In 1980 Sakharov criticized the Soviet invasion of Afghanistan, for which he was exiled to the city of Gorki and prevented from contacting the outside world. In 1986 he was recalled to Moscow by Mikhail Gorbachev, where he became a tireless supporter of democratic change in the Soviet system. When he died in December 1989 while working as a member of a committee tasked with drafting a new, democratic constitution for the USSR, the nation lost perhaps its most powerful moral statesmen.
The accident that occurred at the Chernobyl nuclear power plant, 90 miles north of the Ukrainian capital, Kiev, at 1:23 AM on April 26, 1986, was the worst nuclear accident in history. An ill-conceived test of Reactor No. 4's safety equipment produced a power surge (to which the RBMK design was particularly vulnerable) that resulted in a steam explosion in the reactor's core. The lid of the reactor and the roof of the reactor building were blown off by the explosion, and graphite from the reactor's core sparked fires in and around the building. Immediate casualties—plant workers and fire-fighters—totaled 31, a casualty figure for the accident that is still used in certain circles today.

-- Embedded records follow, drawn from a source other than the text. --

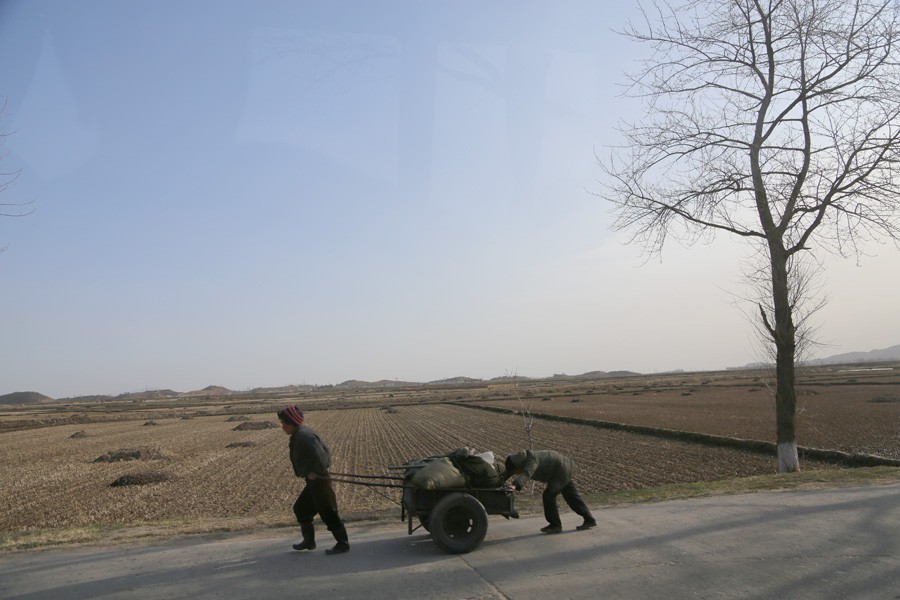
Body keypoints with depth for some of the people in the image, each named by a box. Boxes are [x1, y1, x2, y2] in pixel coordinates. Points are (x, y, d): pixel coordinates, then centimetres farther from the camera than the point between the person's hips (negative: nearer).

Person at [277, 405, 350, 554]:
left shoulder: (304, 436, -21)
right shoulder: (300, 435, 11)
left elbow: (320, 457, -31)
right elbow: (326, 451, 16)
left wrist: (315, 473, -16)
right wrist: (314, 472, 10)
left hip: (318, 481, -10)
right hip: (314, 482, 10)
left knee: (328, 513, -1)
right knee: (300, 509, 19)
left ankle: (343, 544, 10)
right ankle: (309, 541, 30)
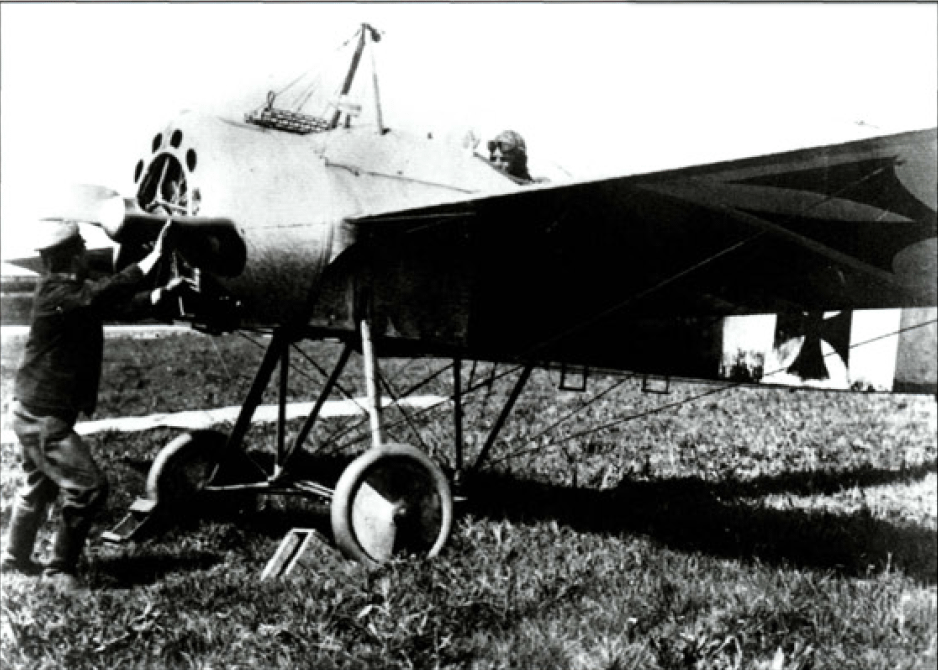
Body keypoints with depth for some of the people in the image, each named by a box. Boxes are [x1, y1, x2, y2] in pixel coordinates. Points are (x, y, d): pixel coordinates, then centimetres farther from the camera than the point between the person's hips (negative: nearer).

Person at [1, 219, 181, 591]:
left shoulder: (72, 291, 5)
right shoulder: (55, 293, -22)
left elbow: (123, 305, 4)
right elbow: (106, 292, -36)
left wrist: (166, 290, -9)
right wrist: (156, 255, -36)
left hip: (36, 412, 10)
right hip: (43, 416, -10)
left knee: (40, 486, 25)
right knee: (88, 487, -8)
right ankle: (61, 568, 6)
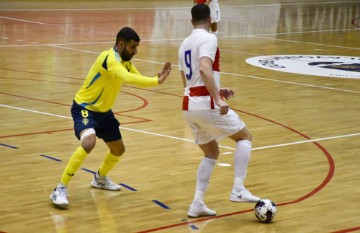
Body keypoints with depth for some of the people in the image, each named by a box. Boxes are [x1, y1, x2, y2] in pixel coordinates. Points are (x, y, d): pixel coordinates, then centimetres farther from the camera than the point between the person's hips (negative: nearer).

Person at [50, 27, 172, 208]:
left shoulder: (124, 61, 3)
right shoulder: (110, 58, -27)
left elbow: (139, 79, 2)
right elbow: (128, 78, -43)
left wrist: (158, 77, -17)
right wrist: (157, 81, -43)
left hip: (104, 111, 10)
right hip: (84, 108, -9)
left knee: (118, 149, 18)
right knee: (88, 142, -34)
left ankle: (100, 178, 48)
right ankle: (60, 190, -27)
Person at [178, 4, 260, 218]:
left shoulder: (185, 44, 18)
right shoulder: (208, 38, -8)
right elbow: (204, 69, -25)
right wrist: (218, 99, -29)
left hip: (189, 106, 8)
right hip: (206, 104, -8)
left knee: (212, 153, 20)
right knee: (245, 136, 9)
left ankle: (197, 204, 12)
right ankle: (238, 190, -2)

For days the exposed reactor burned, spewing unprecedented amounts of radioactivity into the atmosphere. Although it was detectable around the northern hemisphere, most of the radioactivity was concentrated in Belarus and Ukraine. Of particular concern were the radionuclides Iodine-131, which causes cancer of the thyroid, especially in children, and Strontium-90 and Cesium-137, both of which are concentrated in the food chain and cause a variety of cancers in humans, most notably leukemia. The zone immediately around the Chernobyl plant itself in northern Ukraine and the southern part of Belarus was worst affected: according to official statistics, and despite widespread evacuations totaling hundreds of thousands of people, approximately two million Ukrainians and two million Belarusians still live in areas suffering from contamination.

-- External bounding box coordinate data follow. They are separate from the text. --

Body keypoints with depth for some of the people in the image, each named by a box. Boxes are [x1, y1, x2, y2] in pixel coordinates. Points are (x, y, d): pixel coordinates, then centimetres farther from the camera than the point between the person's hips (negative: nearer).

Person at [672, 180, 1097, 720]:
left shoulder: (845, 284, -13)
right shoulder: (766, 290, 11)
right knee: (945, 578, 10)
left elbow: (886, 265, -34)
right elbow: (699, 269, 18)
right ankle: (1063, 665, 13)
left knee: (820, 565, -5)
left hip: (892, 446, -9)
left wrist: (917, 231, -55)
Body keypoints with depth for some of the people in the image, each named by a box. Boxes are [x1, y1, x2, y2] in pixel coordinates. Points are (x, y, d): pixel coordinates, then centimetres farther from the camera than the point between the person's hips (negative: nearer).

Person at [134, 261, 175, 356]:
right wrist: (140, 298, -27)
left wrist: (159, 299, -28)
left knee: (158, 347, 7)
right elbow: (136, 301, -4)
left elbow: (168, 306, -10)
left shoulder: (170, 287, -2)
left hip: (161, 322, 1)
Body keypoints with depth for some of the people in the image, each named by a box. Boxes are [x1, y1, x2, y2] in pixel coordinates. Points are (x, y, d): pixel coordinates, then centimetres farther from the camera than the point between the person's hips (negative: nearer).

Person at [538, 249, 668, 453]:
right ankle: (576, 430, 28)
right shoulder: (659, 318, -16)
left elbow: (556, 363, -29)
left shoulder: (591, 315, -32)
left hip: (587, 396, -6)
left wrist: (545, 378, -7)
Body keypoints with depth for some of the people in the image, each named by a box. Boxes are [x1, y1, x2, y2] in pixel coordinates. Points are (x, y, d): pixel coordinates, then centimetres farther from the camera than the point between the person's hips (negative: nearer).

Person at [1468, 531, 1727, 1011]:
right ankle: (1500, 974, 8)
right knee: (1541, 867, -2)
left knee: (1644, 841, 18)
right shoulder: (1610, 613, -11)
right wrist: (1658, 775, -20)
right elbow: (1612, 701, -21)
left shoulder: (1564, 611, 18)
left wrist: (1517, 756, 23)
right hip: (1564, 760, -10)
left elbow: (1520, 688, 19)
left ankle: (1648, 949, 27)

Direct casualties of the accident are much higher than the 31 reported at the time. According to David Marples, an expert on the accident and its aftermath, between 5,000 and 15,000 of the young men conscripted to clean up the region around the Chernobyl plant have died of a variety of causes, such as heart attacks, that should not affect people in their twenties and thirties. Total numbers of these so-called "liquidators" are exceedingly hard to determine, but there were somewhere between 200,000 and 800,000 involved in the operation. About 50 percent of the cleanup workers living in Ukraine are subject to various illnesses, including skin diseases and digestive and pulmonary problems. In addition, thyroid cancer rates have sharply increased in Ukraine and Belarus among those who were young children and teenagers at the time of the accident. The long-term health effects of the accident remain unknown, but many projections are grave.